Imagine you're working on a project where you need to process and analyze data from various sources. One of the sources provides data in YAML format. Your motivation is to create a data processing script using Python and the Pandas library to efficiently read and manipulate this YAML data.

Statement

On input data, we have a YAML-formatted string with the following structure:

- name: Alice
  age: 28
  city: New York
- name: Bob
  age: 24
  city: Los Angeles
- name: Carol
  age: 31
  city: Chicago

Input data has the following structure:

"data": string

import pandas as pd
import yaml

# Convert YAML string to a Python list of dictionaries
data_list = yaml.safe_load(INPUT_DATA[0]["data"])

# Create a Pandas DataFrame from the data
df = pd.DataFrame(data_list)

# Print the original DataFrame
log.info("Original DataFrame:")
log.info(df)

# Perform some data manipulations
df["age_group"] = pd.cut(df["age"], bins=[20, 30, 40], labels=["20-30", "30-40"])

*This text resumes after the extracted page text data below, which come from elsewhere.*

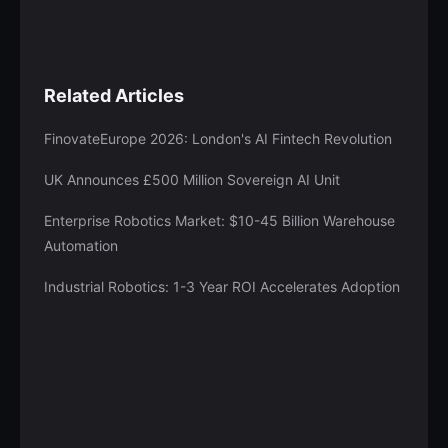
Related Articles
FinovateEurope 2026: London's AI Fintech Revolution
UK Announces £500 Million Sovereign AI Unit
Enterprise Robotics Market: $10-45 Billion Warehouse
Automation
Industrial Robotics: 1-3 Year ROI Accelerates Adoption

# Print the DataFrame after adding the 'age_group' column
log.info("DataFrame with Age Groups:")
log.info(df)

Explanation

  • Converting YAML to List of Dictionaries: We use the yaml.safe_load() function from the PyYAML library to convert the YAML data string into a Python list of dictionaries.
  • Creating Pandas DataFrame: We create a Pandas DataFrame from the list of dictionaries, allowing us to manipulate and analyze the data efficiently.
  • Displaying Data: We display the original DataFrame to visualize the structured data.
  • Data Manipulation: We perform data manipulation by adding an "age_group" column to the DataFrame using Pandas' cut function. This categorizes individuals into age groups based on specified bins.

Conclusion

This Pandas-based analysis of YAML data simplifies the process of handling structured data received in YAML format. By leveraging Pandas, you can quickly convert, manipulate, and analyze YAML data, making it a valuable tool for data analysts working with various types of structured data from different sources.